铂基金属间化合物(IMCs)正在成为质子交换膜燃料电池(PEMFCs)中前景广阔的氧还原反应(ORR)催化剂。然而,大规模合成具有小粒径和高负载的支撑型 IMC 催化剂仍然是一项重大挑战,极大地阻碍了 IMC 在 PEMFC 中的应用。本文通过简单的浸渍法成功制备了金属负载量为 40%、平均粒径为 5nm 的碳支撑铂钴 IMC,并在膜电极组件(MEA)中显示出优异的性能。铂钴 IMC 的有序度可通过仔细调节退火条件来调整。X 射线光电子能谱表征表明,铂钴 IMCs 的高度有序结构加强了铂和钴之间的电子相互作用,从而提高了 ORR 性能。优化后的铂钴 IMC 具有优异的 ORR 性能,在 0.9 V(相对于 RHE)电压下,比活度为 2.02 mA cm-2,质量活度为 0.92 A mgPt-1,分别是商用 Pt/C 的 5 倍和 6 倍。更重要的是,铂钴 IMC 在 MEA 中也显示出更高的性能,在 1.5 A cm-2 和 2.5 A cm-2 时的功率密度分别为 0.949 W cm-2 和 1.244 W cm-2,从而比 Pt/C 减少了 40% 的铂用量。这项工作为大规模制备铂基金属间化合物提供了一条简便的途径,并促进了它们在 PEMFC 中的实际应用。

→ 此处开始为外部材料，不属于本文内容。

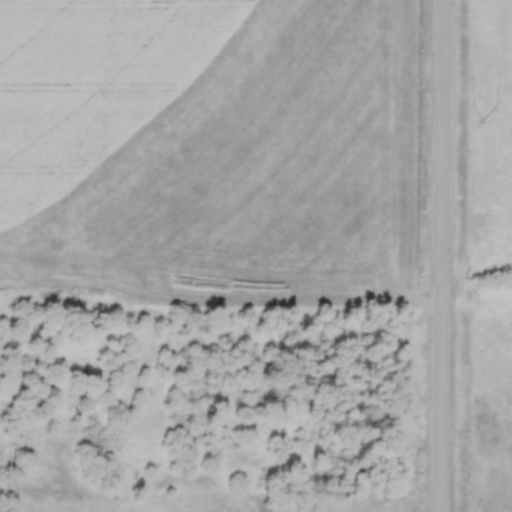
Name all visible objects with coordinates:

本文章由计算机程序翻译,如有差异,请以英文原文为准。
High-Loading Platinum-Cobalt Intermetallic Compounds with Enhanced Oxygen Reduction Activity in Membrane Electrode Assemblies

Platinum-based intermetallic compounds (IMCs) are emerging as promising oxygen reduction reaction (ORR) catalysts in proton exchange membrane fuel cells (PEMFCs). However, large-scale synthesis of supported IMCs catalysts with small particle size and high loading remains a significant challenge, greatly hindering the applications of IMCs in PEMFCs. Herein, carbon-supported PtCo IMCs with a metal loading of ∼40% and a mean size of ∼5 nm were successfully prepared via a simple impregnation method and display excellent performances in membrane electrode assemblies (MEA). The ordering degree of the PtCo IMCs can be tuned by carefully manipulating the annealing conditions. X-ray photoelectron spectroscopy characterizations demonstrate that the electronic interactions between Pt and Co are strengthened due to highly ordered structure of PtCo IMCs, thus promoting the ORR performance. The optimized PtCo IMCs exhibit an excellent ORR performance with a specific activity of 2.02 mA cm−2 and mass activity of 0.92 A mgPt−1 at 0.9 V (vs. RHE), which are approximately 5 times and 6 times higher than those of the commercial Pt/C. More importantly, the PtCo IMCs also display enhanced performance in MEA, and the power density at 1.5 A cm−2 and 2.5 A cm−2 is 0.949 W cm−2 and 1.244 W cm−2, respectively, thus reducing the Pt usage by 40% compared to Pt/C. This work offers a facile route for the scale preparation of platinum-based intermetallic compounds and promotes their practical applications in PEMFCs.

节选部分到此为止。